By Kenneth Stepp
Do you recycle? Many recycle plastic, aluminum, and various other things. Some for profit, some for spare change. We are a people who recycles for one reason or the other. Today, because I write about relationships, dating, and love. I want to talk about recycled love. I think you’ll recognise it as I explain.
Being single doesn’t necessarily mean we will meet a lot of people. Being single and on the internet does. I meet someone new every day. Many of us do.This means we have a blend of humanity that reappears into our minds as if the thoughts are more in control of us than we are. We’ve all met so many along the way. It makes sense that in almost everyone, there is something we will miss about them.

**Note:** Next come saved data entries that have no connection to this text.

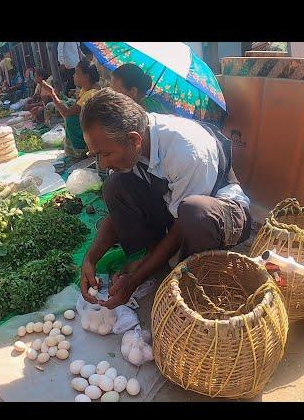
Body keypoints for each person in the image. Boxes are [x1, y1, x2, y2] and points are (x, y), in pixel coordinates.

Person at [77, 89, 252, 309]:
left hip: (220, 214)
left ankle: (185, 276)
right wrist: (90, 258)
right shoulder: (132, 142)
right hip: (175, 206)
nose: (102, 164)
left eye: (105, 154)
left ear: (134, 140)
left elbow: (182, 227)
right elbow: (120, 212)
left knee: (195, 213)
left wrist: (135, 280)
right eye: (96, 154)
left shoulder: (185, 152)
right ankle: (145, 258)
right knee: (114, 185)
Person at [42, 58, 100, 160]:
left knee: (71, 118)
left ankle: (79, 152)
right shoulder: (86, 89)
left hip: (92, 131)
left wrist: (52, 93)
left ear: (86, 76)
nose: (74, 76)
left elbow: (66, 113)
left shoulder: (91, 94)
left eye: (77, 73)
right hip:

I have liked, had crushes, and yes, loved along the way. This singles journey has been both exciting and confusing. When I think of people who I felt so strongly about and now they are gone. Some are unreachable, some are partnered, and some are visible then invisible. It can be maddening at times.
For me the phenomenon of those we shared very strong feelings for just reappearing from time to time. Why? I watch this happen in other people’s lives as well. Did we not make the decision to terminate our possibility of being a couple back then? Are we unfinished business? Was there more to us than you thought?
I am watching someone now that means a lot to me go through this. She dated someone for years. It was on his terms and was never going anywhere. For years since he remained in the background on a friend level. But when she found someone who she was serious about, he shows back up. Now she appeals to him again.
I’m not talking about just her. It has not only happened to me, I have actually done this myself. It is in fact, a phenomenon. There must be something about the human condition that causes this. It can’t be love, because love would have stayed. It can’t be obsession, because obsession would have pushed consistently.
I’m lost on how to make sense of this. We all have regrets. God knows I have as many regrets as I do memories. There are people in my past that can still break my heart just thinking about what might have been. We leave a trail of heart pieces behind every time we think there is a chance at forever.
Being single at a time in life that seems so unnatural to be single is a hard pill to swallow. For me, I planned a future that looks nothing like the life I live today. I think most of us did. I worked hard and built a business that I had sold for 7 figures net, only to find it had all been embezzled away. I was a good husband and father, yet today, that life is just a memory behind a very dark cloud.
We all planned a different life than we have today. We all did what we thought was the right things to get there. Most of us are not living what we knew we would live. For me, I missed it by a lot. My regrets are many and my mistakes are even more than that.
I explained my mistakes and regrets to try to explain what may be happening with recycled love. Maybe we or they show back up because they are scared they will have regrets about us. Or maybe because they are afraid us not making it together will have been a mistake. Maybe when we see an ex with someone else it gives us pause about what might have been.
Or, maybe we are all damaged, confused and lonely. I am or have been all 3. I’m guessing you have too.. Stay safe out there my single friends. Understanding this journey is seldom easy and mostly puzzling. Work on being the best version of you that you can be. I believe great things happen when we do that.